What are we to do when the wider circle of need exceeds our ability to respond? Occupied with the care of my elderly parent, how can I respond to the person across town who lacks the resources to treat her chronic diabetes? How can I respond to a medically empty village in Zimbabwe?

Fortunately, God has blessed us with a nation that can afford to ensure that all persons have health insurance and access to care. He has blessed us with a church family that operates hundreds of Catholic hospitals, clinics, dental practices, and long-term care facilities across our nation. God has blessed us with a Church that sends medical mission teams to clinics and hospitals in the most destitute parts of the world.

Widening the circle of compassion does not depend on you or on me alone. We have a community of love and faith that has heeded Jesus' call to "go to the nearby villages" and to all parts of the world. The community of Catholic health care is one way we respond as a Catholic family to needs beyond our immediate circle.

This coming Saturday, February 11th, the Feast of Our Lady of Lourdes, is the 20th World Day of the Sick proclaimed by our Holy Father. The opening comments of Pope Benedict highlight the wider circles of compassion and healing that Jesus demonstrated to his disciples:

"On the occasion of the World Day of the Sick, I wish to renew my spiritual closeness to all sick people who are in places of care or are looked after in their families, expressing to each one of them the solicitude and the affection of the whole Church. In the generous and loving welcoming of every human life, above all of weak and sick life, a Christian expresses an important aspect of his or her Gospel witness, following the example of Christ, who bent down before the material and spiritual sufferings of man in order to heal them."

"He who in suffering and illness prays to the Lord is certain that God's love will never abandon him, and also that the love of the Church, the extension in time of the Lord's saving work, will never fail. Physical healing, an outward expression of the deepest salvation, thus reveals the importance that man — in his entirety of soul and body — has for the Lord."
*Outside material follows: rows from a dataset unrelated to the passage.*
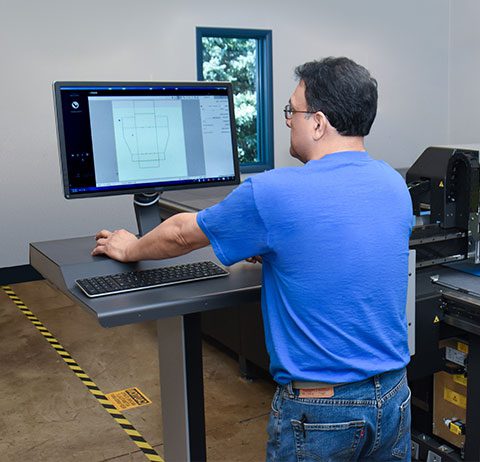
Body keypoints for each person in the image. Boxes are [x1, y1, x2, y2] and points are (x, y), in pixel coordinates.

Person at [93, 57, 413, 461]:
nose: (286, 121)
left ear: (317, 123)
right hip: (394, 395)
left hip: (322, 410)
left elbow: (179, 235)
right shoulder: (394, 184)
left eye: (291, 111)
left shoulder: (274, 192)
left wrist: (129, 247)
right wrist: (283, 251)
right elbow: (345, 247)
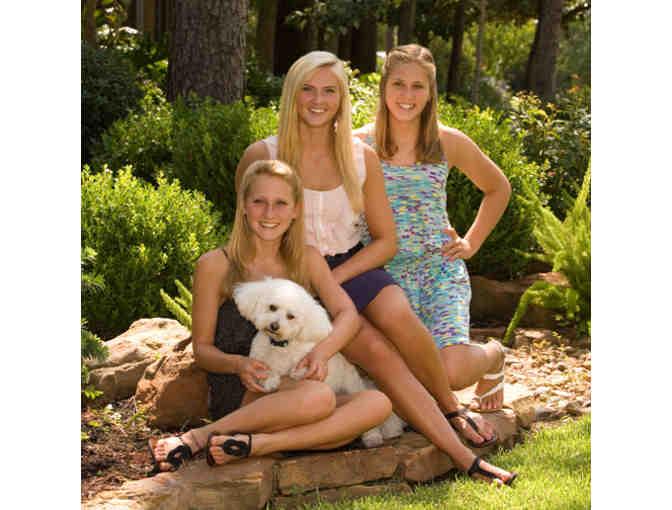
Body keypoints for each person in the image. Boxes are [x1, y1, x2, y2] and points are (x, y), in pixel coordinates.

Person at [236, 51, 517, 485]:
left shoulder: (356, 153)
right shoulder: (264, 153)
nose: (318, 100)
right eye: (308, 89)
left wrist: (333, 280)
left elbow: (386, 239)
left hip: (356, 264)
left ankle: (451, 410)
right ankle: (464, 455)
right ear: (291, 93)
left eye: (329, 91)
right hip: (296, 273)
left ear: (343, 98)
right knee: (379, 354)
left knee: (399, 319)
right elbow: (246, 230)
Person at [148, 159, 393, 473]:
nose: (269, 213)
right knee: (320, 398)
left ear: (296, 210)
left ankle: (257, 445)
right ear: (243, 205)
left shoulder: (307, 259)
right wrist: (238, 364)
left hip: (298, 388)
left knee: (377, 404)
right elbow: (202, 350)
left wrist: (322, 353)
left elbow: (348, 315)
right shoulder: (215, 264)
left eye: (280, 204)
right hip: (247, 392)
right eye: (259, 202)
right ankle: (198, 438)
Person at [353, 44, 512, 414]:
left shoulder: (446, 142)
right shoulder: (357, 143)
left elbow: (498, 188)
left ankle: (493, 355)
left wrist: (471, 243)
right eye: (398, 84)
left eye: (417, 86)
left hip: (438, 271)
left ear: (430, 92)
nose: (407, 95)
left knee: (450, 373)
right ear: (384, 87)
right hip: (381, 278)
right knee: (395, 375)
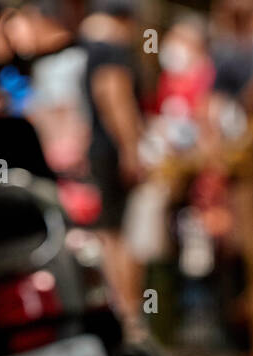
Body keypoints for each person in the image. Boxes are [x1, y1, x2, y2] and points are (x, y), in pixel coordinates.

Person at [81, 0, 146, 332]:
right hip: (111, 152)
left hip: (97, 150)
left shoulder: (87, 45)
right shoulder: (112, 49)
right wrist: (131, 149)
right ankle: (128, 315)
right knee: (121, 236)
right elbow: (114, 95)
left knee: (108, 234)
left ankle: (118, 311)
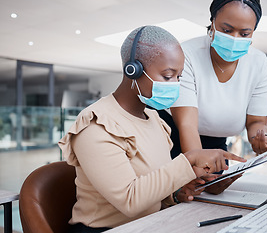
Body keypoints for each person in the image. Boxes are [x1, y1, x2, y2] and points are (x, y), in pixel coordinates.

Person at [58, 25, 246, 233]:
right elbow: (130, 201)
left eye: (179, 77)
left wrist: (174, 195)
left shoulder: (155, 119)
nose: (175, 84)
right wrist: (189, 160)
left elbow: (151, 185)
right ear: (133, 70)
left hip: (148, 226)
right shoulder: (95, 125)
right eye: (167, 76)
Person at [157, 0, 267, 196]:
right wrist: (199, 176)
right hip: (174, 137)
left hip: (215, 143)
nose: (235, 39)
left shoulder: (259, 63)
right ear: (212, 23)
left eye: (244, 34)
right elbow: (187, 125)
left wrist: (261, 139)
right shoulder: (187, 54)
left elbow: (256, 122)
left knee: (214, 192)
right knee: (177, 195)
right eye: (227, 30)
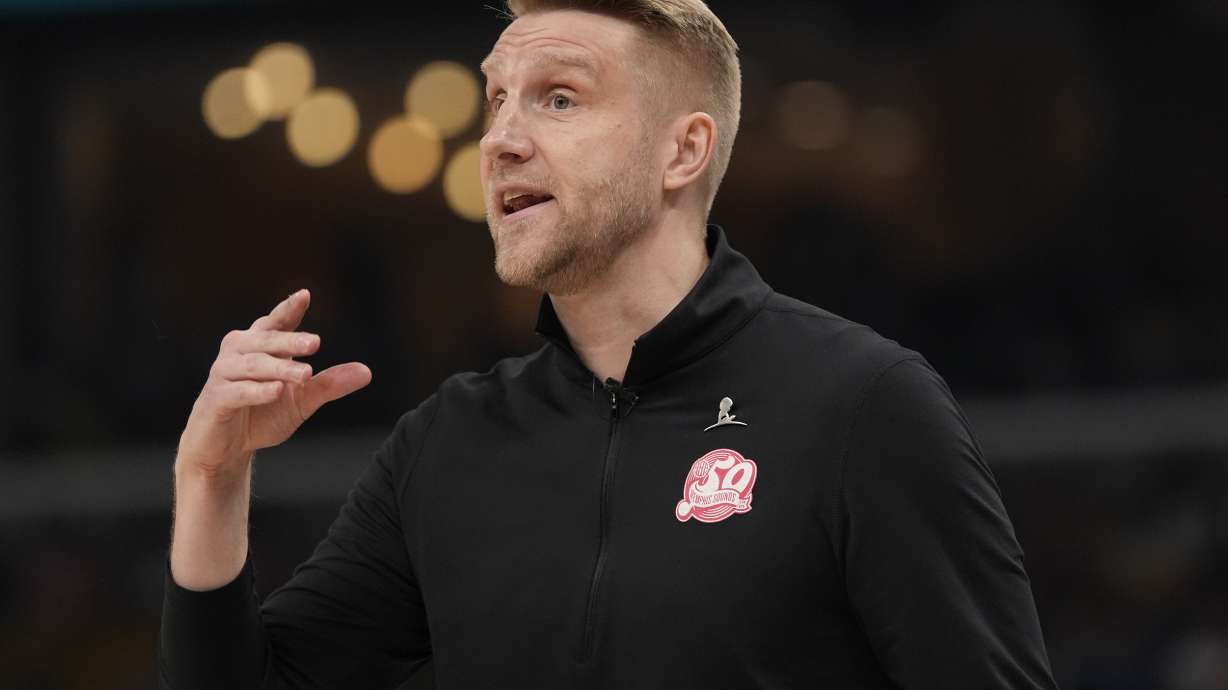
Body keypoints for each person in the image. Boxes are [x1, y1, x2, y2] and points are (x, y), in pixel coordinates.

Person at [159, 1, 1059, 688]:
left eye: (559, 98)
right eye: (497, 101)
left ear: (683, 151)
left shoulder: (863, 405)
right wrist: (210, 480)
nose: (500, 140)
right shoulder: (445, 445)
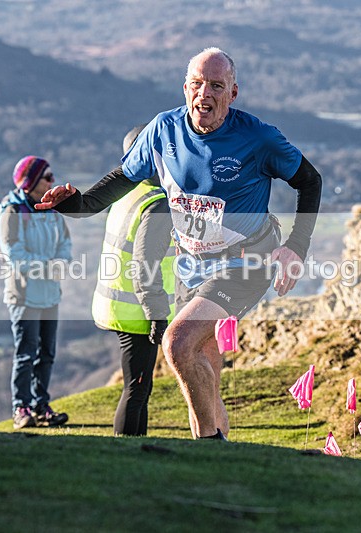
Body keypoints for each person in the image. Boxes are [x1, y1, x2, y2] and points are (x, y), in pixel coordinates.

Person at [36, 47, 322, 440]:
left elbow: (310, 180)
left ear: (232, 94)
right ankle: (217, 455)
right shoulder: (162, 129)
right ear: (185, 88)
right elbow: (123, 178)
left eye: (216, 86)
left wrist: (296, 246)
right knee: (202, 366)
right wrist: (77, 205)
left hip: (245, 261)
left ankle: (208, 446)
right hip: (192, 266)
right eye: (197, 84)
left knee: (177, 343)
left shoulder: (258, 138)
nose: (205, 94)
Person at [93, 125, 176, 436]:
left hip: (120, 303)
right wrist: (157, 315)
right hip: (137, 310)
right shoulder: (157, 203)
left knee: (139, 387)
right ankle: (125, 453)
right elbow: (145, 266)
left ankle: (135, 451)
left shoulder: (129, 193)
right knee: (137, 388)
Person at [0, 156, 72, 429]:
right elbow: (13, 255)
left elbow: (65, 242)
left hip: (50, 294)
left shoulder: (52, 210)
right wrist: (49, 267)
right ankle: (22, 408)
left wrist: (60, 264)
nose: (53, 181)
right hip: (24, 296)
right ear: (30, 183)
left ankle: (41, 405)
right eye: (47, 177)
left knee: (47, 354)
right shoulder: (12, 213)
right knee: (26, 354)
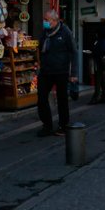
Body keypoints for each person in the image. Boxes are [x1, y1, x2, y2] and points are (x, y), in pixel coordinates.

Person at [37, 9, 78, 137]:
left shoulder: (65, 32)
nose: (44, 22)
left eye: (46, 20)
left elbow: (74, 52)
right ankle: (47, 125)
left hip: (61, 71)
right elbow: (40, 48)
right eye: (44, 20)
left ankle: (63, 125)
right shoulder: (45, 32)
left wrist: (74, 73)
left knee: (62, 99)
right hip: (46, 71)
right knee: (41, 98)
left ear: (55, 21)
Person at [90, 30, 105, 105]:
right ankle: (104, 96)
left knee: (98, 80)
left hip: (99, 62)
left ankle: (96, 97)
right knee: (102, 80)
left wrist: (93, 52)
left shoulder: (100, 41)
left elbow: (97, 51)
"To all those who work in the field of health, and to the families who see in their relatives the suffering face of the Lord Jesus, I renew my thanks and that of the Church, because, in their professional expertise and in silence, often without even mentioning the name of Christ, they manifest him in a concrete way."

We sang in our responsorial psalm today, "Praise the Lord who heals the brokenhearted."

In the worldwide circle of healing, each plays a particular part. No one person — no matter how talented — can guarantee the integrity of the entire circle. It is the Lord alone who makes the circle whole by healing the brokenhearted.